**Supplied passage**
A call came in about slow response time for a new release just deployed into the test environment. The login page was taking over 5 minutes compared to less than 8 seconds in production.
As it as a web based application. The first step was to get on a webex with the client and record the login process using fiddler. While watching the webex I could see that one of the HTTP request was taking a very long time to return from the server (this is a great feature of fiddler is that you can see the icons change as the status changes for each HTTP request).
One the fiddler stop, I went to the HTTP request in fiddler and looked at the statistics. Af few key things can be seen the returned payload was 8.5M so large but not huge for a corporate network. The overall the elapsed time was 5m 20 sec of which
One thing was also to check if this payload was being cached. Looking at Response Header for the returned request then caching is enabled. They have followed the google page speed recommendation and set to Vary.
While on the webex I asked for a wireshark trace to be taken so I could get some visibility into how the network was performing. A wireshark trace only captures the packets at the workstation but it can be useful to see if certain TCP/IP type issues are occurring. What I looked at in the wireshark trace was first the throughput from the client. IT seems that much is capped at just over 0.5 Mbit/s although there is a spike and then nothing.
I also wanted to check if there are any problems reported such as the TCP/IP window being undersized or lots of transmissions etc. A quick check is to use the Expert Information option. Remember to select to use the display filter that concentrates on the traffic between client and server and all the numbers are relative. In this case we are transmitting 16.5K packet so 5 out of order packets is not alot.

**Required actions**
(a) Answer these from the write-up on the slow login page:
(i) How long did the login page take in production?
(ii) What was the size of the returned payload?
(iii) How many packets were being transmitted?
(b) Reproduce the part of the write-up on the slow login page starting at "A call came" and ending at "each HTTP request).".

**Exercise data**
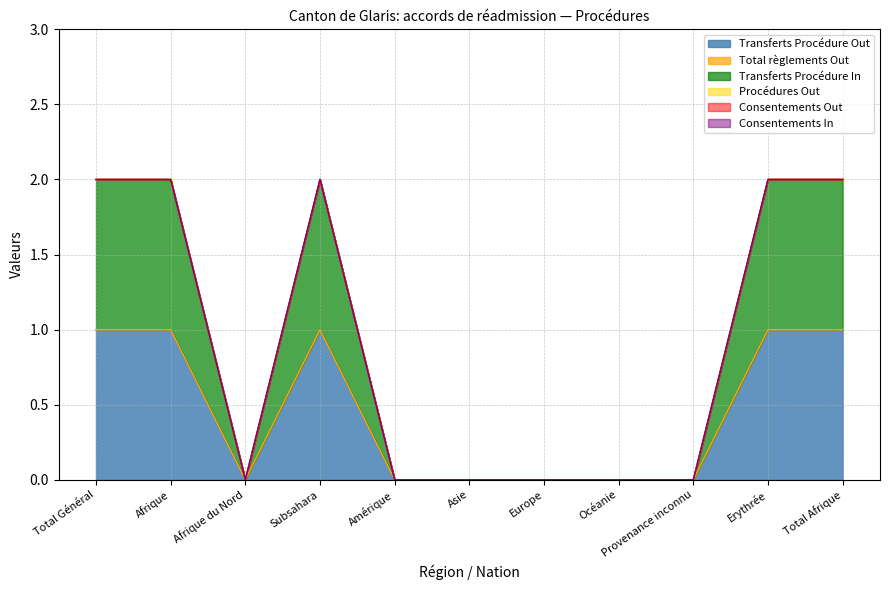

Does the chart have visible grid lines?

Yes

**Answer set**
(a)
(i) Less than 8 seconds.
(ii) 8.5M.
(iii) 16.5K packets.

(b)
A call came in about slow response time for a new release just deployed into the test environment. The login page was taking over 5 minutes compared to less than 8 seconds in production.
As it as a web based application. The first step was to get on a webex with the client and record the login process using fiddler. While watching the webex I could see that one of the HTTP request was taking a very long time to return from the server (this is a great feature of fiddler is that you can see the icons change as the status changes for each HTTP request).